WORK TO COMPLETE -
A verbatim transcript of the data that follows, free of images, is the expected result.

RECORDS FOR THE EXERCISE -
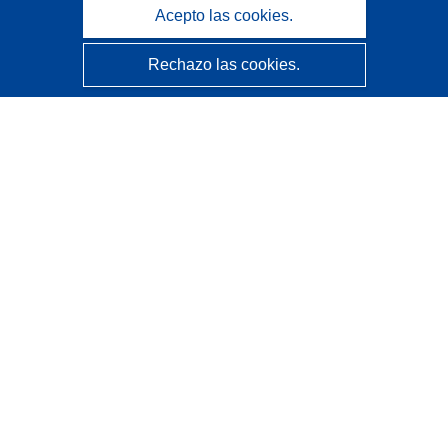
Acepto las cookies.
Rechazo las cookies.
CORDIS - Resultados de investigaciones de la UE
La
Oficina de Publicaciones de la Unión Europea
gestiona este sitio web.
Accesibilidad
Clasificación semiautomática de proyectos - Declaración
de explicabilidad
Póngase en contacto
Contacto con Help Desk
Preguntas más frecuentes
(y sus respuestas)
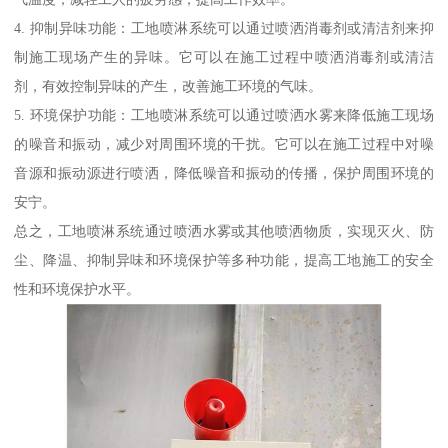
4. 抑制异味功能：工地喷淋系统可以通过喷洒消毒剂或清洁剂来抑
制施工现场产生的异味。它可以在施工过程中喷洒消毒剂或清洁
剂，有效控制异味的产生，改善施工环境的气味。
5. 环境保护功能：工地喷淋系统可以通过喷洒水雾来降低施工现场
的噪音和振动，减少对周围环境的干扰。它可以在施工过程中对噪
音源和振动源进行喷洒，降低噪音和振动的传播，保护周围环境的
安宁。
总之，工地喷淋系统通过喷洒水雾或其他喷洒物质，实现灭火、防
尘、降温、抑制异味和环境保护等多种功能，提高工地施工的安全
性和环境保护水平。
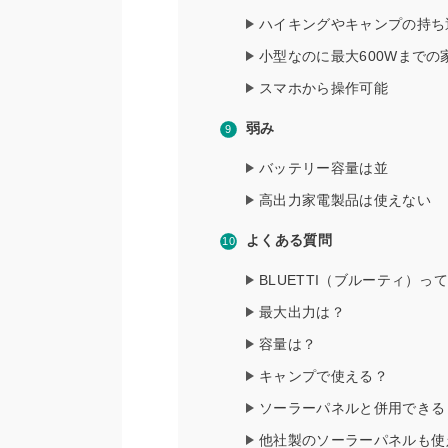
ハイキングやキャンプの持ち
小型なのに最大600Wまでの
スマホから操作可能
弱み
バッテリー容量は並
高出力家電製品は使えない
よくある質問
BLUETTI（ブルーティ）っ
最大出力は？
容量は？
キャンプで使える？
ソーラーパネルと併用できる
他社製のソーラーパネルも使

SOLUTION FOR THIS TASK -
Acepto las cookies.
Rechazo las cookies.
CORDIS - Resultados de investigaciones de la UE
La
Oficina de Publicaciones de la Unión Europea
gestiona este sitio web.
Accesibilidad
Clasificación semiautomática de proyectos - Declaración
de explicabilidad
Póngase en contacto
Contacto con Help Desk
Preguntas más frecuentes
(y sus respuestas)
4. 抑制异味功能：工地喷淋系统可以通过喷洒消毒剂或清洁剂来抑
制施工现场产生的异味。它可以在施工过程中喷洒消毒剂或清洁
剂，有效控制异味的产生，改善施工环境的气味。
5. 环境保护功能：工地喷淋系统可以通过喷洒水雾来降低施工现场
的噪音和振动，减少对周围环境的干扰。它可以在施工过程中对噪
音源和振动源进行喷洒，降低噪音和振动的传播，保护周围环境的
安宁。
总之，工地喷淋系统通过喷洒水雾或其他喷洒物质，实现灭火、防
尘、降温、抑制异味和环境保护等多种功能，提高工地施工的安全
性和环境保护水平。
ハイキングやキャンプの持ち
小型なのに最大600Wまでの
スマホから操作可能
弱み
バッテリー容量は並
高出力家電製品は使えない
よくある質問
BLUETTI（ブルーティ）っ
最大出力は？
容量は？
キャンプで使える？
ソーラーパネルと併用できる
他社製のソーラーパネルも使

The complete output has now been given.